Le besoin fondamental de lien humain ne disparaît pas avec le numérique. Il se reconfigure. Une vidéo rassurante, une communauté de pairs ou un message d’amitié peuvent aider réellement. Mais aucun flux continu ne remplace pleinement la sécurité d’une relation stable, d’un cadre thérapeutique, d’une parole incarnée ou d’un temps de repos mental. L’enjeu n’est donc pas d’opposer monde réel et monde numérique, mais de restaurer des équilibres protecteurs.
Quelles réponses de santé publique et de prévention?
La santé mentale est devenue un enjeu massif à l’échelle mondiale. L’OMS indiquait le 2 septembre 2025 que plus d’un milliard de personnes vivent avec des troubles de santé mentale, avec des coûts humains et économiques considérables. Dans ce contexte, l’usure émotionnelle liée aux environnements numériques ne peut plus être traitée comme un sujet secondaire ou purement privé.
Les institutions de santé publique appellent désormais à des actions de protection. En 2025, l’OMS Europe a proposé huit actions prioritaires pour réduire les risques liés aux médias sociaux, à l’IA et aux autres technologies numériques sur le bien-être des jeunes. Même si les modalités précises varient selon les pays, la logique générale est claire: renforcer la littératie numérique, améliorer la sécurité des environnements en ligne, mieux réguler certains designs persuasifs et soutenir plus activement les familles, les écoles et les professionnels.
À l’échelle individuelle, quelques repères peuvent aussi réduire la fatigue émotionnelle: désactiver certaines notifications, instaurer des temps sans écran, protéger le sommeil, repérer les usages qui augmentent la comparaison ou l’anxiété, et privilégier des interactions plus choisies que subies. Pour les cliniciens et les aidants, il peut être utile d’évaluer non seulement la durée d’usage, mais aussi son contexte émotionnel: que cherche la personne quand elle se connecte, et que ressent-elle en se déconnectant?
Capturer notre attention est aujourd’hui au cœur du modèle économique numérique. Cette réalité ne signifie pas que toute technologie soit nocive, ni que les utilisateurs soient passifs. Elle signifie plutôt que nous vivons dans des environnements conçus pour solliciter intensément nos ressources cognitives et affectives.
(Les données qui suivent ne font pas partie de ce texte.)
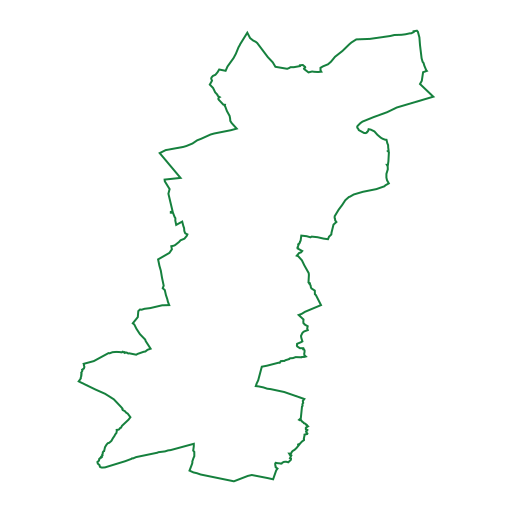 Audnedal nor, Vest-Agder, Norway (Natural Earth projection)
{"feature_id": "86288312B28435141064864", "entity_name": "Audnedal nor", "entity_type": "district", "adm_level": 2, "iso_a3": "NOR", "parent_name": "Norway", "parent_adm1": "Vest-Agder", "projection": "natural_earth1", "projection_center": [7.384, 58.371], "detail": "fine", "context": "isolated", "style": "outline", "palette": "green", "viewbox_px": 512, "rotation_deg": 0, "n_neighbors": 0, "source": "geoboundaries", "source_scale": "gbopen_adm2", "svg_char_len": 6019}
<svg xmlns="http://www.w3.org/2000/svg" viewBox="0 0 512 512"><path d="M273.1,479.3L276.2,470.4L277.5,468.6L275.7,467.3L275.7,466.3L275.4,466.0L275.2,464.1L275.2,463.6L275.7,462.8L277.6,463.2L280.3,463.4L281.0,463.7L281.7,463.5L282.3,462.7L283.9,461.9L286.0,461.7L288.3,462.3L290.8,459.9L291.0,459.0L291.0,458.6L290.1,458.2L290.4,457.8L290.3,457.4L291.3,455.5L289.8,454.9L289.6,454.2L289.2,453.6L291.0,453.6L291.7,452.1L292.6,451.0L294.6,449.8L296.5,448.0L298.8,445.2L298.2,445.1L298.1,444.5L299.8,443.8L302.0,441.5L304.0,440.1L304.0,439.2L303.8,438.9L304.5,435.5L304.5,434.6L307.2,434.0L307.4,433.5L306.5,432.6L306.2,431.9L306.4,431.8L306.2,431.2L306.6,430.6L307.3,430.4L307.4,429.9L305.9,429.3L305.8,428.0L306.1,427.5L307.9,426.4L307.6,426.2L307.6,425.9L306.6,425.2L306.3,424.9L306.5,424.7L305.1,423.6L303.9,423.2L303.5,422.5L302.2,421.7L301.1,420.1L300.0,420.3L299.1,419.8L300.8,418.3L302.0,406.5L302.6,405.8L302.4,404.6L302.7,403.5L303.2,402.9L302.8,401.0L304.3,399.0L284.2,392.0L270.6,389.1L267.2,388.7L263.4,387.4L258.6,386.4L255.8,386.1L256.7,383.4L258.2,380.3L261.8,366.7L267.0,365.7L278.6,362.7L279.7,362.8L280.6,361.4L281.1,361.0L282.0,361.2L282.7,360.9L284.2,361.0L285.5,360.2L289.1,359.1L289.1,358.9L290.0,358.3L292.9,358.1L295.7,357.1L301.5,357.3L301.8,357.0L304.4,356.9L305.8,356.5L304.4,355.2L304.2,353.8L304.5,352.2L304.6,350.7L304.1,349.4L303.2,349.3L303.2,348.2L299.9,348.2L297.2,346.4L296.9,345.7L297.1,343.8L301.0,342.2L302.4,341.4L301.3,337.8L301.0,335.9L302.3,333.1L303.2,332.1L304.2,331.4L307.8,330.1L307.2,328.5L307.7,326.2L304.6,324.5L304.5,324.1L303.5,323.3L303.3,321.8L303.5,319.5L298.7,315.0L301.8,313.8L305.0,311.8L321.0,305.1L315.9,295.1L314.9,294.2L314.8,290.6L311.4,288.4L310.8,287.0L310.6,285.4L309.4,283.8L309.9,283.4L309.8,283.1L308.5,282.4L308.9,274.9L308.7,273.1L304.3,265.3L301.9,260.3L298.2,256.2L296.8,255.7L299.1,253.0L301.0,252.4L302.2,251.0L297.7,248.5L298.0,248.0L297.5,247.5L298.4,245.3L298.5,244.9L298.3,244.5L298.7,244.3L298.7,243.7L299.4,243.4L299.9,242.5L300.0,241.5L300.6,240.8L301.3,235.6L306.6,236.2L310.5,237.3L311.7,236.6L317.5,237.2L323.6,238.6L328.0,239.2L329.0,236.7L331.3,234.5L331.5,232.7L333.5,224.6L336.4,222.0L335.2,220.4L335.0,218.7L334.6,217.9L334.7,216.2L338.7,209.6L342.3,204.8L345.3,200.2L348.9,197.0L349.9,196.7L353.7,194.5L362.9,191.8L376.4,189.1L384.4,186.3L385.4,185.3L388.8,183.4L387.0,180.2L386.4,177.6L386.4,173.9L387.8,169.3L387.7,166.4L386.9,164.9L387.9,164.9L388.4,161.3L388.9,152.2L387.8,151.1L388.6,150.6L388.2,147.5L388.1,145.1L387.3,143.2L386.5,139.8L385.1,139.7L382.5,138.7L380.7,137.6L377.4,134.8L374.4,131.4L370.7,129.6L368.6,129.2L368.1,131.0L367.2,131.8L367.3,132.0L366.9,132.5L365.8,133.1L364.1,133.0L358.8,130.1L358.2,128.8L357.3,127.7L357.2,126.7L357.6,125.9L360.4,123.1L362.5,121.6L373.6,117.1L387.1,112.2L396.8,107.5L433.3,96.7L420.0,84.0L421.8,80.8L423.1,72.2L426.8,70.9L426.3,70.3L425.8,69.2L424.3,65.6L423.6,63.1L422.6,61.8L421.6,58.3L420.0,45.1L419.4,37.4L417.9,31.8L416.9,30.7L413.6,31.3L413.7,32.1L411.2,33.3L410.0,33.3L405.4,34.3L401.4,34.8L394.3,35.0L390.2,36.0L369.9,38.9L356.3,39.4L351.4,42.5L349.2,44.4L342.4,51.0L335.0,56.8L331.0,61.7L328.0,64.3L323.1,66.3L320.5,67.8L320.5,70.3L321.3,71.7L318.1,72.0L314.2,71.8L312.1,71.5L308.5,72.4L304.2,69.1L304.0,68.5L305.2,67.5L305.1,66.9L302.8,65.0L299.9,65.3L299.9,66.1L293.8,67.2L290.5,67.2L289.2,68.0L287.2,68.8L275.4,66.8L272.8,62.4L267.8,57.1L257.2,43.0L255.7,41.8L253.1,40.5L250.1,38.1L247.3,32.7L240.1,44.3L240.0,44.7L238.5,47.3L235.9,53.7L233.6,58.0L227.5,66.5L225.6,70.8L219.2,69.5L217.5,72.3L215.4,74.8L212.9,75.9L211.5,77.5L211.2,78.6L212.0,80.7L209.8,84.6L213.1,88.0L215.2,92.4L217.4,94.7L217.5,95.4L218.3,96.3L219.6,97.1L218.7,97.6L218.3,98.9L218.9,99.9L223.4,104.7L225.0,104.8L224.8,105.9L225.3,106.7L226.9,111.0L229.6,115.9L230.1,118.5L230.3,120.9L231.6,123.0L236.7,128.6L230.9,130.2L214.2,133.5L210.6,134.5L201.1,138.8L197.2,140.3L192.5,143.5L186.4,146.0L183.4,146.9L165.7,150.1L159.7,153.1L180.5,177.9L164.6,179.6L164.8,181.3L169.6,189.1L168.4,193.7L172.6,211.4L170.8,211.9L170.8,212.7L173.0,212.8L174.6,217.0L175.2,217.8L175.4,218.6L175.3,220.5L176.2,224.9L182.2,221.6L183.4,226.2L184.1,228.1L184.3,230.9L185.0,232.9L185.4,233.4L187.4,234.4L186.8,235.8L184.4,238.7L180.5,240.3L179.1,241.9L175.1,245.1L173.8,245.7L171.3,246.2L171.9,249.3L169.4,252.9L158.1,259.4L159.4,265.7L160.8,270.6L162.0,277.7L163.7,285.7L162.7,288.2L164.8,290.1L165.9,295.0L167.3,299.2L167.9,301.7L169.2,305.1L162.1,305.3L150.2,308.1L144.5,308.8L141.6,309.7L140.0,309.5L138.3,311.1L137.8,317.1L132.8,323.3L134.3,324.5L136.4,328.7L139.9,334.1L145.2,339.6L145.7,341.1L150.6,348.7L147.5,349.8L145.4,351.5L143.6,351.8L137.6,353.9L136.2,354.7L129.2,353.3L128.2,353.5L126.9,352.7L125.9,352.7L126.1,352.5L125.8,352.4L124.8,352.9L124.3,352.1L123.1,352.2L122.7,351.7L121.4,352.4L120.1,352.1L116.4,351.9L112.5,352.2L109.6,353.3L108.5,353.1L93.8,361.1L83.8,363.8L84.1,364.3L83.8,364.9L84.4,366.9L83.9,368.5L82.1,369.7L82.4,370.7L81.2,372.9L81.5,373.3L81.6,374.0L81.4,374.2L81.1,375.2L81.4,375.7L80.7,377.8L80.8,378.4L78.7,381.4L95.4,389.5L105.1,393.8L113.8,399.3L121.1,407.0L122.5,408.6L122.3,409.1L122.7,410.0L124.9,411.2L126.2,412.7L127.7,413.6L130.4,417.2L128.5,419.7L122.0,425.8L121.0,427.7L120.0,428.1L119.2,429.3L118.4,429.7L116.7,429.9L116.8,431.0L116.4,433.0L115.3,434.3L114.3,436.2L112.9,438.2L111.4,440.9L109.2,442.8L107.8,443.2L106.5,444.7L105.0,447.2L104.1,451.1L103.5,451.3L102.8,452.3L102.7,453.9L102.2,454.6L102.5,455.5L101.3,456.5L101.8,457.1L101.2,457.7L100.3,457.9L99.2,459.0L99.3,459.5L99.1,459.7L99.0,460.6L97.4,462.0L97.8,463.6L99.5,465.1L99.9,466.7L100.3,467.1L101.9,467.6L105.0,467.4L125.2,461.2L131.6,458.8L132.1,458.3L133.1,458.4L136.1,457.1L157.4,452.7L158.4,452.2L165.0,451.4L168.1,450.4L170.6,450.1L193.8,443.8L193.8,446.2L193.2,450.6L194.3,451.9L194.3,456.2L193.5,458.0L192.3,461.5L192.4,462.5L192.1,463.8L189.5,470.6L193.4,472.4L196.9,473.2L200.6,474.5L233.9,481.3L247.9,475.9L251.8,475.0L267.8,478.1L273.1,479.3Z" fill="none" stroke="#15803d" stroke-width="2"/></svg>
L’usure émotionnelle qui en résulte n’est donc pas une faiblesse personnelle: c’est souvent une réponse compréhensible à une pression continue.
Une approche psychologique et de santé publique plus mature consiste à reconnaître l’ambivalence du numérique. Les plateformes peuvent relier, inspirer, informer et soutenir. Elles peuvent aussi fatiguer, disperser, comparer et désorganiser. Entre enthousiasme technologique et panique morale, il existe une voie plus utile: celle d’une vigilance informée, empathique et fondée sur les preuves, afin de protéger l’attention comme une dimension essentielle du bien-être mental.